> _JOB_
Copy out every record below, word for word.
--- START RECORDS SUPPLIED ---
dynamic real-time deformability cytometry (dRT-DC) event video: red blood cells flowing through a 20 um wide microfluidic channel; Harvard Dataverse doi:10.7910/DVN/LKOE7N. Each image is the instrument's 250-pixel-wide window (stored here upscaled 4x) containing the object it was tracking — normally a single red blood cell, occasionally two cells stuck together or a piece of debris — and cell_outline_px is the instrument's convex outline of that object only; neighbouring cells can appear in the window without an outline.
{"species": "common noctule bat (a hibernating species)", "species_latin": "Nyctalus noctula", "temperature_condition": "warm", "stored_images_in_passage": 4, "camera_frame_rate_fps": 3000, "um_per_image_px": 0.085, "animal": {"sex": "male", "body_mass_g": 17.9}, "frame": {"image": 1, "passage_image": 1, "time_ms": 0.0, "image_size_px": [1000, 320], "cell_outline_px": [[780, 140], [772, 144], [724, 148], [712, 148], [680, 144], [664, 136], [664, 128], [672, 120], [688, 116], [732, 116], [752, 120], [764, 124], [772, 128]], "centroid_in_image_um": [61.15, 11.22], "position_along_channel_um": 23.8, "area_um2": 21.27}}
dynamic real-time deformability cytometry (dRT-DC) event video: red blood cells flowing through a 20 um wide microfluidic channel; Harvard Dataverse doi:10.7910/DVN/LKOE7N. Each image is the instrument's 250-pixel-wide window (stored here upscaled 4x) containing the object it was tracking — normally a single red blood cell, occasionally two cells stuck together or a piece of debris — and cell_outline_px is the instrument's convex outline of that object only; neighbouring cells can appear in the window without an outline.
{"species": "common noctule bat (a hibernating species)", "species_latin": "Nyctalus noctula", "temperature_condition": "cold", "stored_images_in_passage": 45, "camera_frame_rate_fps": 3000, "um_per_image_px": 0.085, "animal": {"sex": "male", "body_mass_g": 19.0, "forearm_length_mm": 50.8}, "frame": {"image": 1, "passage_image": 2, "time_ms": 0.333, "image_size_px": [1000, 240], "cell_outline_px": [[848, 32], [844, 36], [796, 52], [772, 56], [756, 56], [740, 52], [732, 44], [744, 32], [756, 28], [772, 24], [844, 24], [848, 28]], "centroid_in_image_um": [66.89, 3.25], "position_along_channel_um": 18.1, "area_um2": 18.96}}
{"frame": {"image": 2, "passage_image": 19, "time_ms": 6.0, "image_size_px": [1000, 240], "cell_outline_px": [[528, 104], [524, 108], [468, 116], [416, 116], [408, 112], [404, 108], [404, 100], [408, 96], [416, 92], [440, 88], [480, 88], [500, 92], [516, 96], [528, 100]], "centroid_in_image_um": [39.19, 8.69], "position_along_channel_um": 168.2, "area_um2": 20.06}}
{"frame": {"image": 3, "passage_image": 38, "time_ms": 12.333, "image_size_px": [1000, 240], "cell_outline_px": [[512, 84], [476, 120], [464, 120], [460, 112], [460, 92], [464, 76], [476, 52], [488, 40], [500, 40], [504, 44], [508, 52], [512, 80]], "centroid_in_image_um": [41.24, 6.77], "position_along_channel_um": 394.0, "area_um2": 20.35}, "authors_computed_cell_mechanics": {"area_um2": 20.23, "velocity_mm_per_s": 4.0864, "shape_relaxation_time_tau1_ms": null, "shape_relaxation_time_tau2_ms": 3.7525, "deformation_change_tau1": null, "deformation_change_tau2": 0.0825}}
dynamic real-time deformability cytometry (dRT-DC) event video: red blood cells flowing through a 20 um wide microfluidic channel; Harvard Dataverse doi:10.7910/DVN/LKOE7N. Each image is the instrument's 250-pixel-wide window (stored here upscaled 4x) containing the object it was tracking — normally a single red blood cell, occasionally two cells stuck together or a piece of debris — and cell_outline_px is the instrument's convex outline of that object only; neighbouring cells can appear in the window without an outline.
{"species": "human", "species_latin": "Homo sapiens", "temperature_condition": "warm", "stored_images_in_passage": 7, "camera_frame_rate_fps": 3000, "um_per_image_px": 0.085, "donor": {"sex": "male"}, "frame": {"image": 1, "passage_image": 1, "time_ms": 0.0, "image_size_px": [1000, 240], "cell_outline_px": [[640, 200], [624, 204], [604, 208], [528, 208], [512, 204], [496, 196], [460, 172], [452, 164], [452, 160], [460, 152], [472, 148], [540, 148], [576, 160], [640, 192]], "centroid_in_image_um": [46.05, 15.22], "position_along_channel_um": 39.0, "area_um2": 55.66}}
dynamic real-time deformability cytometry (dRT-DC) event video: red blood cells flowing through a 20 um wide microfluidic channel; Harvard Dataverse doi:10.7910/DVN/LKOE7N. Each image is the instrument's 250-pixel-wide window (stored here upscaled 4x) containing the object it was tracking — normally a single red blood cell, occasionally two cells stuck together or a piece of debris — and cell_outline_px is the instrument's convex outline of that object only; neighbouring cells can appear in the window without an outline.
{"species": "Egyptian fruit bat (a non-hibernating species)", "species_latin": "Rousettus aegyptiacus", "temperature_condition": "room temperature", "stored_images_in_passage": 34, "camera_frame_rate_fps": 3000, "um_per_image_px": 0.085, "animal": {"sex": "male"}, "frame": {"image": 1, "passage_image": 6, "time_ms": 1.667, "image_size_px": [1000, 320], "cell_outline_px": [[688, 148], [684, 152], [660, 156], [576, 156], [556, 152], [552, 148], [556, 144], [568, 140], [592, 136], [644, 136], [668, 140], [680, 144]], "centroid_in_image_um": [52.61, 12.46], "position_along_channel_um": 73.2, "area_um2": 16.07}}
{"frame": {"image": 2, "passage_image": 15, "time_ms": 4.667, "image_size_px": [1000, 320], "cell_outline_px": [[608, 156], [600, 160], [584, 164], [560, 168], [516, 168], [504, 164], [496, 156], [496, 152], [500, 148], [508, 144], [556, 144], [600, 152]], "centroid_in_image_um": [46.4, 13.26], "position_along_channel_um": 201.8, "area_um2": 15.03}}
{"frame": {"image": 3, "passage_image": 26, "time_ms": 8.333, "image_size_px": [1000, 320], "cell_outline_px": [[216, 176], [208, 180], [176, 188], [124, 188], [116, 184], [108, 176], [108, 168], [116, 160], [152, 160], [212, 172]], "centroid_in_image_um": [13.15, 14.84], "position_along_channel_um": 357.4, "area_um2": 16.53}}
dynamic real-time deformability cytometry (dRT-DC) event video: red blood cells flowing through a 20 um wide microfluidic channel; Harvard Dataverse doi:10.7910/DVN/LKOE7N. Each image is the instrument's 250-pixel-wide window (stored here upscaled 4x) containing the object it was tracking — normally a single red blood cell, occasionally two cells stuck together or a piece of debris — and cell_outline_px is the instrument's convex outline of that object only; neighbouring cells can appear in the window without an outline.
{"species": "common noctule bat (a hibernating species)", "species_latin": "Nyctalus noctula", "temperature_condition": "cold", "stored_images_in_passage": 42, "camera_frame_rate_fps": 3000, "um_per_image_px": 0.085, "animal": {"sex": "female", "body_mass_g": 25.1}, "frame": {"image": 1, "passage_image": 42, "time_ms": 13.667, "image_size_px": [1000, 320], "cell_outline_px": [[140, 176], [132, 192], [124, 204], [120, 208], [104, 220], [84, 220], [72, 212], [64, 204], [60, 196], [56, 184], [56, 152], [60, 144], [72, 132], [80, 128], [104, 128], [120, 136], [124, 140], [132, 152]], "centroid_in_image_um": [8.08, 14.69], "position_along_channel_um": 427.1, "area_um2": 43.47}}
--- END RECORDS SUPPLIED ---
> _TASK OUTPUT_
dynamic real-time deformability cytometry (dRT-DC) event video: red blood cells flowing through a 20 um wide microfluidic channel; Harvard Dataverse doi:10.7910/DVN/LKOE7N. Each image is the instrument's 250-pixel-wide window (stored here upscaled 4x) containing the object it was tracking — normally a single red blood cell, occasionally two cells stuck together or a piece of debris — and cell_outline_px is the instrument's convex outline of that object only; neighbouring cells can appear in the window without an outline.
{"species": "common noctule bat (a hibernating species)", "species_latin": "Nyctalus noctula", "temperature_condition": "warm", "stored_images_in_passage": 4, "camera_frame_rate_fps": 3000, "um_per_image_px": 0.085, "animal": {"sex": "male", "body_mass_g": 17.9}, "frame": {"image": 1, "passage_image": 1, "time_ms": 0.0, "image_size_px": [1000, 320], "cell_outline_px": [[780, 140], [772, 144], [724, 148], [712, 148], [680, 144], [664, 136], [664, 128], [672, 120], [688, 116], [732, 116], [752, 120], [764, 124], [772, 128]], "centroid_in_image_um": [61.15, 11.22], "position_along_channel_um": 23.8, "area_um2": 21.27}}
dynamic real-time deformability cytometry (dRT-DC) event video: red blood cells flowing through a 20 um wide microfluidic channel; Harvard Dataverse doi:10.7910/DVN/LKOE7N. Each image is the instrument's 250-pixel-wide window (stored here upscaled 4x) containing the object it was tracking — normally a single red blood cell, occasionally two cells stuck together or a piece of debris — and cell_outline_px is the instrument's convex outline of that object only; neighbouring cells can appear in the window without an outline.
{"species": "common noctule bat (a hibernating species)", "species_latin": "Nyctalus noctula", "temperature_condition": "cold", "stored_images_in_passage": 45, "camera_frame_rate_fps": 3000, "um_per_image_px": 0.085, "animal": {"sex": "male", "body_mass_g": 19.0, "forearm_length_mm": 50.8}, "frame": {"image": 1, "passage_image": 2, "time_ms": 0.333, "image_size_px": [1000, 240], "cell_outline_px": [[848, 32], [844, 36], [796, 52], [772, 56], [756, 56], [740, 52], [732, 44], [744, 32], [756, 28], [772, 24], [844, 24], [848, 28]], "centroid_in_image_um": [66.89, 3.25], "position_along_channel_um": 18.1, "area_um2": 18.96}}
{"frame": {"image": 2, "passage_image": 19, "time_ms": 6.0, "image_size_px": [1000, 240], "cell_outline_px": [[528, 104], [524, 108], [468, 116], [416, 116], [408, 112], [404, 108], [404, 100], [408, 96], [416, 92], [440, 88], [480, 88], [500, 92], [516, 96], [528, 100]], "centroid_in_image_um": [39.19, 8.69], "position_along_channel_um": 168.2, "area_um2": 20.06}}
{"frame": {"image": 3, "passage_image": 38, "time_ms": 12.333, "image_size_px": [1000, 240], "cell_outline_px": [[512, 84], [476, 120], [464, 120], [460, 112], [460, 92], [464, 76], [476, 52], [488, 40], [500, 40], [504, 44], [508, 52], [512, 80]], "centroid_in_image_um": [41.24, 6.77], "position_along_channel_um": 394.0, "area_um2": 20.35}, "authors_computed_cell_mechanics": {"area_um2": 20.23, "velocity_mm_per_s": 4.0864, "shape_relaxation_time_tau1_ms": null, "shape_relaxation_time_tau2_ms": 3.7525, "deformation_change_tau1": null, "deformation_change_tau2": 0.0825}}
dynamic real-time deformability cytometry (dRT-DC) event video: red blood cells flowing through a 20 um wide microfluidic channel; Harvard Dataverse doi:10.7910/DVN/LKOE7N. Each image is the instrument's 250-pixel-wide window (stored here upscaled 4x) containing the object it was tracking — normally a single red blood cell, occasionally two cells stuck together or a piece of debris — and cell_outline_px is the instrument's convex outline of that object only; neighbouring cells can appear in the window without an outline.
{"species": "human", "species_latin": "Homo sapiens", "temperature_condition": "warm", "stored_images_in_passage": 7, "camera_frame_rate_fps": 3000, "um_per_image_px": 0.085, "donor": {"sex": "male"}, "frame": {"image": 1, "passage_image": 1, "time_ms": 0.0, "image_size_px": [1000, 240], "cell_outline_px": [[640, 200], [624, 204], [604, 208], [528, 208], [512, 204], [496, 196], [460, 172], [452, 164], [452, 160], [460, 152], [472, 148], [540, 148], [576, 160], [640, 192]], "centroid_in_image_um": [46.05, 15.22], "position_along_channel_um": 39.0, "area_um2": 55.66}}
dynamic real-time deformability cytometry (dRT-DC) event video: red blood cells flowing through a 20 um wide microfluidic channel; Harvard Dataverse doi:10.7910/DVN/LKOE7N. Each image is the instrument's 250-pixel-wide window (stored here upscaled 4x) containing the object it was tracking — normally a single red blood cell, occasionally two cells stuck together or a piece of debris — and cell_outline_px is the instrument's convex outline of that object only; neighbouring cells can appear in the window without an outline.
{"species": "Egyptian fruit bat (a non-hibernating species)", "species_latin": "Rousettus aegyptiacus", "temperature_condition": "room temperature", "stored_images_in_passage": 34, "camera_frame_rate_fps": 3000, "um_per_image_px": 0.085, "animal": {"sex": "male"}, "frame": {"image": 1, "passage_image": 6, "time_ms": 1.667, "image_size_px": [1000, 320], "cell_outline_px": [[688, 148], [684, 152], [660, 156], [576, 156], [556, 152], [552, 148], [556, 144], [568, 140], [592, 136], [644, 136], [668, 140], [680, 144]], "centroid_in_image_um": [52.61, 12.46], "position_along_channel_um": 73.2, "area_um2": 16.07}}
{"frame": {"image": 2, "passage_image": 15, "time_ms": 4.667, "image_size_px": [1000, 320], "cell_outline_px": [[608, 156], [600, 160], [584, 164], [560, 168], [516, 168], [504, 164], [496, 156], [496, 152], [500, 148], [508, 144], [556, 144], [600, 152]], "centroid_in_image_um": [46.4, 13.26], "position_along_channel_um": 201.8, "area_um2": 15.03}}
{"frame": {"image": 3, "passage_image": 26, "time_ms": 8.333, "image_size_px": [1000, 320], "cell_outline_px": [[216, 176], [208, 180], [176, 188], [124, 188], [116, 184], [108, 176], [108, 168], [116, 160], [152, 160], [212, 172]], "centroid_in_image_um": [13.15, 14.84], "position_along_channel_um": 357.4, "area_um2": 16.53}}
dynamic real-time deformability cytometry (dRT-DC) event video: red blood cells flowing through a 20 um wide microfluidic channel; Harvard Dataverse doi:10.7910/DVN/LKOE7N. Each image is the instrument's 250-pixel-wide window (stored here upscaled 4x) containing the object it was tracking — normally a single red blood cell, occasionally two cells stuck together or a piece of debris — and cell_outline_px is the instrument's convex outline of that object only; neighbouring cells can appear in the window without an outline.
{"species": "common noctule bat (a hibernating species)", "species_latin": "Nyctalus noctula", "temperature_condition": "cold", "stored_images_in_passage": 42, "camera_frame_rate_fps": 3000, "um_per_image_px": 0.085, "animal": {"sex": "female", "body_mass_g": 25.1}, "frame": {"image": 1, "passage_image": 42, "time_ms": 13.667, "image_size_px": [1000, 320], "cell_outline_px": [[140, 176], [132, 192], [124, 204], [120, 208], [104, 220], [84, 220], [72, 212], [64, 204], [60, 196], [56, 184], [56, 152], [60, 144], [72, 132], [80, 128], [104, 128], [120, 136], [124, 140], [132, 152]], "centroid_in_image_um": [8.08, 14.69], "position_along_channel_um": 427.1, "area_um2": 43.47}}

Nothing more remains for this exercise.